Unfortunately, I also hear how hard it is to get back to the Yoga practice after a week or two in trains, planes and automobiles.  The body starts to tighten up after just a few days away from the mat, but there are steps you can take to retain the flexibility of your body and the freedom of your breath even when there is just not time to make it to class.


Morning Sequence for those days you can’t make it to class:

It should not take more than 15 minutes, but will hopefully provide you with an opportunity to breathe and stretch and stay connected to your personal practice even when your vacation or your busy life makes it impossible to get to class.

You do this before you get out of bed, so there is less chance of the desire for coffee, sight-seeing, or everyday distractions to derail your good intentions to keep Yoga in your life.

While still in bed, stretch and yawn in any way that feels good to your body.

Hug the knees into the chest—if bed is really soft watch out that this doesn’t hurt the low back.

Roll to your side and put the feet down on the floor.  Sit at the edge of the bed with your feet solid on the floor.

With hands on knees start to move the torso in a gentle wave like (cat/cow) motion to the breath.  As you inhale through the nose lift the chest and roll shoulders back, as you exhale through the nose pull the belly in and round the spine.  Do at least ten full breaths with this mini cat and cow movement.

Then with a neutral spine, interlace the fingers with the palms facing in front of you and inhale and bring the hands above the head and stretch the palms toward the ceiling.  Hold for 5-10 full breaths. Reach up with pinky side as much as the thumb side.  Lower the hands down.  Change the crossing (move the pointer one over) and repeat.

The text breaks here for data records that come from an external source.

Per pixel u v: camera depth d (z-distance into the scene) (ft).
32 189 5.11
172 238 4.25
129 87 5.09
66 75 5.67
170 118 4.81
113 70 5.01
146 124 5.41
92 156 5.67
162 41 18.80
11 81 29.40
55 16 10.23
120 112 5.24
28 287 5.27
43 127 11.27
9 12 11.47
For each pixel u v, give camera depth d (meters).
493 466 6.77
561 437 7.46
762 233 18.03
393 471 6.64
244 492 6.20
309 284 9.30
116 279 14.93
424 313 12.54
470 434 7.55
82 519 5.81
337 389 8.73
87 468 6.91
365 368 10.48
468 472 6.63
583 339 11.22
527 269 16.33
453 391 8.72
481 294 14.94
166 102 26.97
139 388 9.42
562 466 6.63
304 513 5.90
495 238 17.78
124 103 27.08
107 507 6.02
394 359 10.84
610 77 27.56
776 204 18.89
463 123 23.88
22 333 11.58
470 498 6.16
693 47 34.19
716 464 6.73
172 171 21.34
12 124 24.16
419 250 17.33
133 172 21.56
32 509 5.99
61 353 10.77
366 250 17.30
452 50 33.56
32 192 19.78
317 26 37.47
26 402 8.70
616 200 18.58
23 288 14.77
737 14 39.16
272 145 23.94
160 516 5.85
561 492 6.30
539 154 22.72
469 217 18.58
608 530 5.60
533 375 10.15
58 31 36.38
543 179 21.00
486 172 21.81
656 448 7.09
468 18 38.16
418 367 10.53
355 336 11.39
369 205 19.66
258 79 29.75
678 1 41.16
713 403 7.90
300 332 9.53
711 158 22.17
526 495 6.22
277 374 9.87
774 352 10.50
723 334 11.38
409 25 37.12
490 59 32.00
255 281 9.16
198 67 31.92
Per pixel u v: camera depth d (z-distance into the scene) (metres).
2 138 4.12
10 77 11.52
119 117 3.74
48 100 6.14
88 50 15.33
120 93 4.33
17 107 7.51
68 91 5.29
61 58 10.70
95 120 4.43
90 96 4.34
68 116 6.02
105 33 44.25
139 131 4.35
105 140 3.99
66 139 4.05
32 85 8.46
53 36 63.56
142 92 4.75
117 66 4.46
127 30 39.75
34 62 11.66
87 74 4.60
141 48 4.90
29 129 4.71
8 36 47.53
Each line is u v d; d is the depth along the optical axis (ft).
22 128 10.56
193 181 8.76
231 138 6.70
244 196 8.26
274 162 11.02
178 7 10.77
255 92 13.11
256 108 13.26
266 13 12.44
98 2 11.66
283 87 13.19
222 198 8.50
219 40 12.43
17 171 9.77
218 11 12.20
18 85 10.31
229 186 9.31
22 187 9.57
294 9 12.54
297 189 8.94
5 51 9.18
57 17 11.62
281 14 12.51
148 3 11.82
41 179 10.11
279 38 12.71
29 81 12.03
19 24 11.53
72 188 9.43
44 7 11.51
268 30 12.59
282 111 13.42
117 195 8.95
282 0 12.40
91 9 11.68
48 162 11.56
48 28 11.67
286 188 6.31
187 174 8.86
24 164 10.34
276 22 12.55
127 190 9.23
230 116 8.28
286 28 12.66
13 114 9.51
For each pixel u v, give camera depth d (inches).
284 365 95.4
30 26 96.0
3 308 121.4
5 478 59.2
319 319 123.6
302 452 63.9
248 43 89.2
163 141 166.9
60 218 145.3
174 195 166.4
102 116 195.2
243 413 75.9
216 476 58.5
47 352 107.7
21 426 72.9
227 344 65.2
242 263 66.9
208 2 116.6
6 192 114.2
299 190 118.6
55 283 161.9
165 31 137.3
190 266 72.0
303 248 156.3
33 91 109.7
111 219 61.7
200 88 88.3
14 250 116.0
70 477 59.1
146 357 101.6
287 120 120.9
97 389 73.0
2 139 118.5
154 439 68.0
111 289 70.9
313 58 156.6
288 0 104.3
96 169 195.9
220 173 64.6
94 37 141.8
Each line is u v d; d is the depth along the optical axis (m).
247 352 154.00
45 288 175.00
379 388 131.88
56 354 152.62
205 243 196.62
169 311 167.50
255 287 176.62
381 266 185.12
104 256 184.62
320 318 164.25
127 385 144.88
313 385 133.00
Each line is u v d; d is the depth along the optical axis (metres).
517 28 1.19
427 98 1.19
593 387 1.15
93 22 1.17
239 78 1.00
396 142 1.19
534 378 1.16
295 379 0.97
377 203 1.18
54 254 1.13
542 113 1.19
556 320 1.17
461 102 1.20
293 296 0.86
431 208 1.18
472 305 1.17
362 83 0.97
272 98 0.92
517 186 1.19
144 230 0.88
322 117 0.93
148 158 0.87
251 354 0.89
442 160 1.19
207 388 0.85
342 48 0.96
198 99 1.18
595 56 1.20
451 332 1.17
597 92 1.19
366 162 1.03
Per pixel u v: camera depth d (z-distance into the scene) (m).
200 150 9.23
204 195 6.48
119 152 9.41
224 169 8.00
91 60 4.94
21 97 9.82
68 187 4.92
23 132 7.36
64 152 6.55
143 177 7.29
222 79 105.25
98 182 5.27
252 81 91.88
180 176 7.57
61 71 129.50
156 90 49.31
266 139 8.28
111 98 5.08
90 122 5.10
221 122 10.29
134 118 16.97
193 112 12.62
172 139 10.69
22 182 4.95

Come to stand.  Find a dresser or wall space to face where you can position your hands at about hip height.  Then start to walk your feet away from the hands hinging at the hips until you come to an “L” shape with the body.  Bend the knees as much as is necessary so that feet can be under the hips and the torso parallel to the floor.  Keep your arms straight and your ears between your biceps in this supported version of Down Dog.  Breathe 10-15 deep breaths here.

When done walk the feet back toward the hands and slowly come up to stand.

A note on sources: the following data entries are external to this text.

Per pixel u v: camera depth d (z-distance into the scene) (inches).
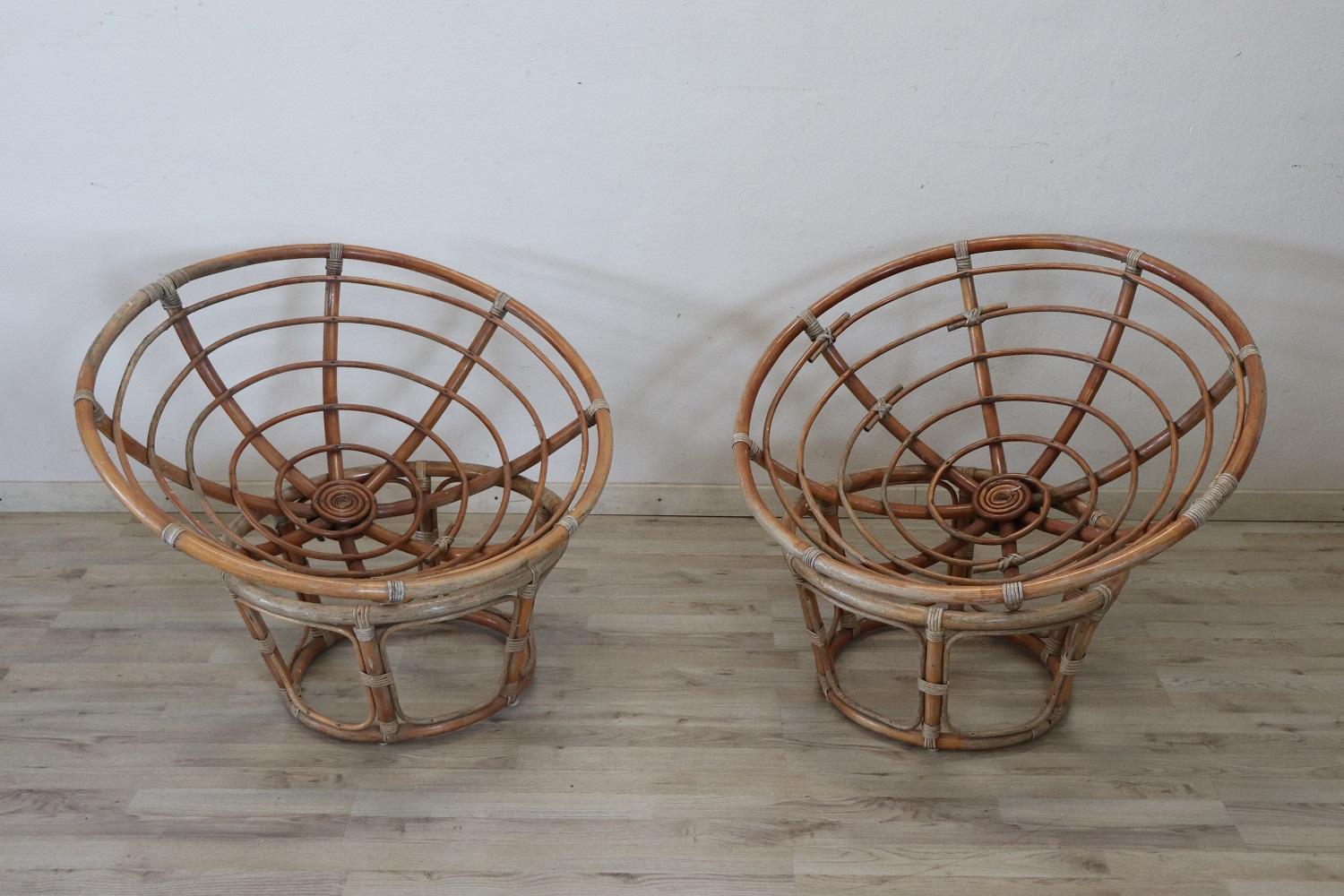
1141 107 86.6
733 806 73.4
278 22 84.2
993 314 84.2
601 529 104.1
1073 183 89.8
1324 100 85.9
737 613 92.8
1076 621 70.4
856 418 100.5
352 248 85.3
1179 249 92.6
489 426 86.3
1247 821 71.9
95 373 74.4
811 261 93.6
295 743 78.5
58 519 104.2
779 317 96.0
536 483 86.0
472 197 91.1
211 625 90.5
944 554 83.4
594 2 83.4
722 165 89.6
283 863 69.1
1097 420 100.0
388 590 66.3
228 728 79.8
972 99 86.7
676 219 91.9
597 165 89.7
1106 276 93.0
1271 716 80.7
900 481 86.7
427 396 99.6
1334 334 95.4
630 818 72.5
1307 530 103.6
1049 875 68.2
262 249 84.0
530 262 94.0
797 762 77.1
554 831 71.6
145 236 92.4
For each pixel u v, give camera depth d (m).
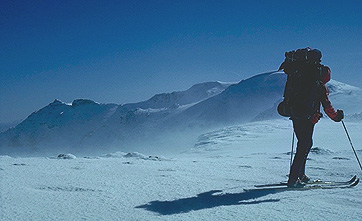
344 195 4.11
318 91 4.72
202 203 3.69
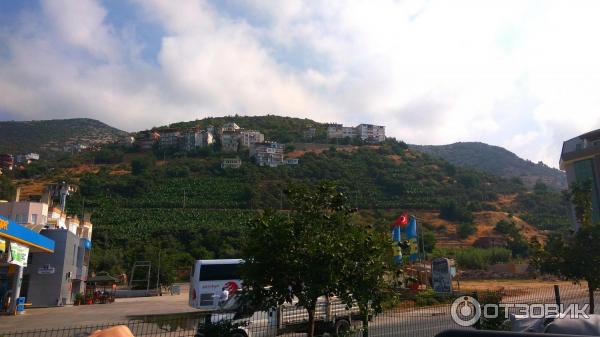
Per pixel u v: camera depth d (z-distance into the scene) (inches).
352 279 314.0
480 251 3083.2
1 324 866.1
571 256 439.2
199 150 6333.7
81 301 1471.5
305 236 311.9
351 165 5743.1
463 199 4847.4
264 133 7805.1
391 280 336.5
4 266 1255.5
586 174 1753.2
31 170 5713.6
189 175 5457.7
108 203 4407.0
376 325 556.4
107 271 2839.6
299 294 318.0
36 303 1304.1
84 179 5064.0
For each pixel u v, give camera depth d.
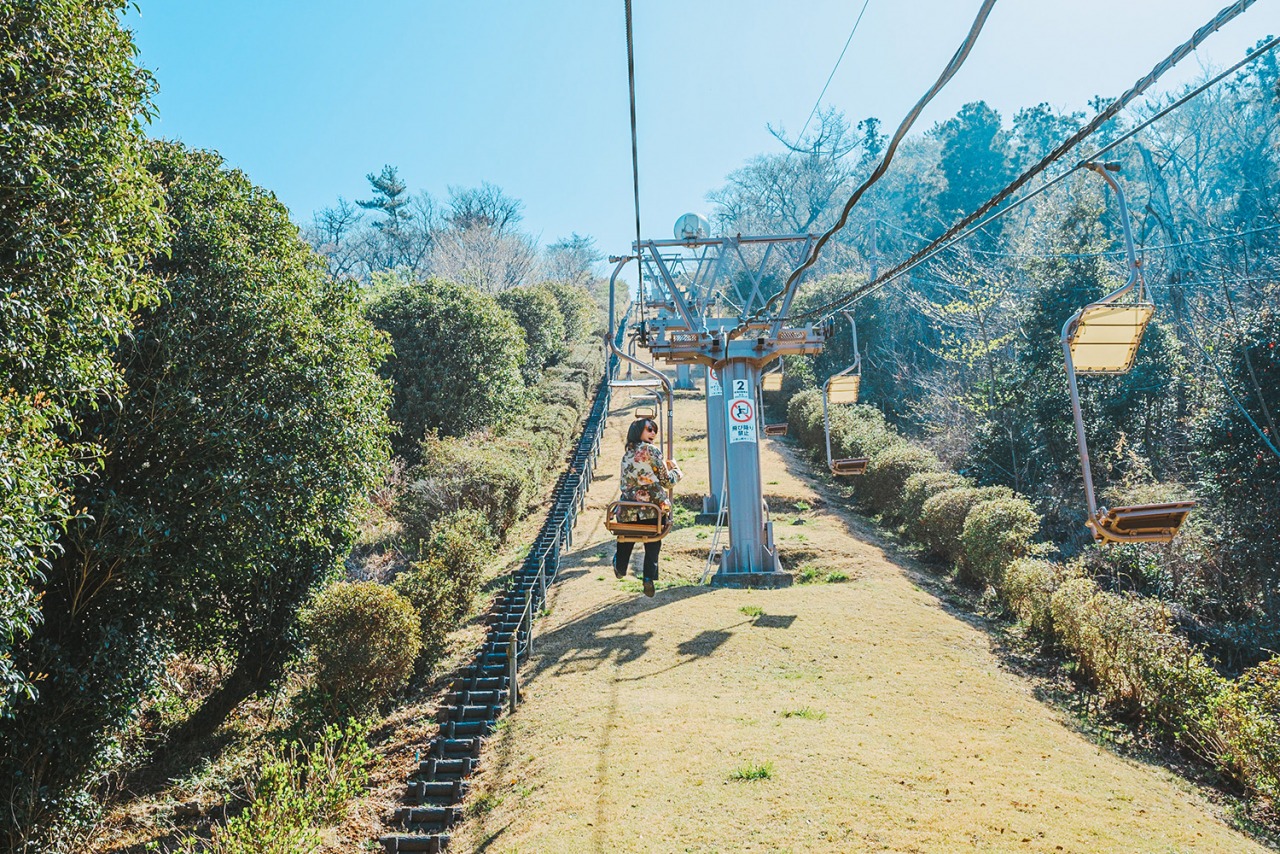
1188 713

Find a firm, and solid Tadasana (mountain pose) stance.  Draw the right knee into the chest and balance on one foot—if you are feeling wobbly stay by a wall, if you are feeling brave transition into Tree or Eagle pose –stay 10 breaths—Change feet.

Make sure you have room to spread your arms wide.  Stand in Tadasana.  Inhale and sweep the arms around and up overhead.  Exhale and fold over the legs (bend the knees as much as you need to fold over without strain).  Inhale put the hands on the shins and reach forward with the crown of the head.  Exhale fold over the legs.  Inhale and push down into the feet and come up to stand arms out to the side and then up to the ceiling.  Exhale back to standing, arms alongside the body, mountain pose.  This is a half sun salute.  Do at least 5 rounds.

Come back to where you were sitting on the side of the bed—but don’t sit yet!

Stand with feet and legs together, back facing the bed and then bend the knees hovering just above sitting.  Chair pose.  Make sure the knees don’t go past the toes and sweep the arms up and overhead.  Lift up through your chest more than you think you can.  You are sitting in an imaginary chair with your seat just a few inches above the bed.  Breathe well for as long as you hold the pose.  Hold the pose for at least 30 seconds and then a little bit longer each day to build strength and stamina.

When you can’t hold any longer sit down on your bed.  Take a deep breath.  You are now ready to get out of bed for real and start your day!